Document excerpt.

BEGIN

Cracking the Code on Egg Labels

By JULIE - 11:18:00 AM

Image: Organic Lifestyle Magazine
This is something I've been trying to figure out lately.  How do you find good eggs? Well I know conventional eggs are just bad, but is cage free, organic, or omega 3 enriched better?  I  know that you want eggs that have access to outside (less likely to be diseased and gets vitamin D from the sun so their eggs have a higher amount of vitamin D, and you want them to eat grass, produce, bugs, and feed enhanced by omega 3's like flax.  So how do you know if they're getting all these things?  What's most confusing to me is how to know your eggs are pasture raised and not just in larger cages or allowed to go out onto concrete every once in awhile.   To make matters even more confusing there is no legal definition of cage free.  

What do Egg Labels Mean? 
Cage free
this means the birds are not caged but does not mean that they have access to outside.  They are often in barns or warehouses.

END

(Chart comprehension data)

BEGIN

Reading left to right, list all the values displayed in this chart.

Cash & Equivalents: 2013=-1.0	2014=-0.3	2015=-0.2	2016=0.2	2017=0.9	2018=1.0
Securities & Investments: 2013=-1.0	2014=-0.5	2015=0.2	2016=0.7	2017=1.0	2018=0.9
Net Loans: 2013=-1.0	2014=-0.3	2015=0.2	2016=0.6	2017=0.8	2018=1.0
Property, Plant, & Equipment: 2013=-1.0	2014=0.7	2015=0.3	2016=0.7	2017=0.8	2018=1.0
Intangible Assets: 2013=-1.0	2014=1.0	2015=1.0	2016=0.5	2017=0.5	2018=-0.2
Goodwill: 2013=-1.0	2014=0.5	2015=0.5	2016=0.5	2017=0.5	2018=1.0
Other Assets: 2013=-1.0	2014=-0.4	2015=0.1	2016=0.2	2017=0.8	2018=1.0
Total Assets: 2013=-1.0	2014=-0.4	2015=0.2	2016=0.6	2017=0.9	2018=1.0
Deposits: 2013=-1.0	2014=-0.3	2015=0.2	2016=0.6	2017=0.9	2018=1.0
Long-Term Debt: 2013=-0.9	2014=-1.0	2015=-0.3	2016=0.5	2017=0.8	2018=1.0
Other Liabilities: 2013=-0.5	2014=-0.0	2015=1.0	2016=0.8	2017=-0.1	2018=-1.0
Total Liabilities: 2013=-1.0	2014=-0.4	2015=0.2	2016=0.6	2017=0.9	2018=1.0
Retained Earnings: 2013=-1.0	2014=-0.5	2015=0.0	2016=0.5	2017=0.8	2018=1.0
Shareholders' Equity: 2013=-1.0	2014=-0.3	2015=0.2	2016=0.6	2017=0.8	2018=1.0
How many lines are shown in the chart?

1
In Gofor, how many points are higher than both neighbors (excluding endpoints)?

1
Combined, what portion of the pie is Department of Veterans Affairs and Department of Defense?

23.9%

END

Tasks to perform.
- 1) From the egg-label post, return the passage between "What do Egg" and "barns or warehouses.", inclusive.
- 2) Using the egg-label post, answer these questions:
(a) What does the post say there is no legal definition of?
(b) Where, according to the post, are cage-free birds often kept?
(c) Which vitamin does the post say is higher in eggs from hens with access to outside?

Responses per task.
- 1)
What do Egg Labels Mean? 
Cage free
this means the birds are not caged but does not mean that they have access to outside.  They are often in barns or warehouses.

- 2)
(a) Cage free
(b) In barns or warehouses
(c) Vitamin D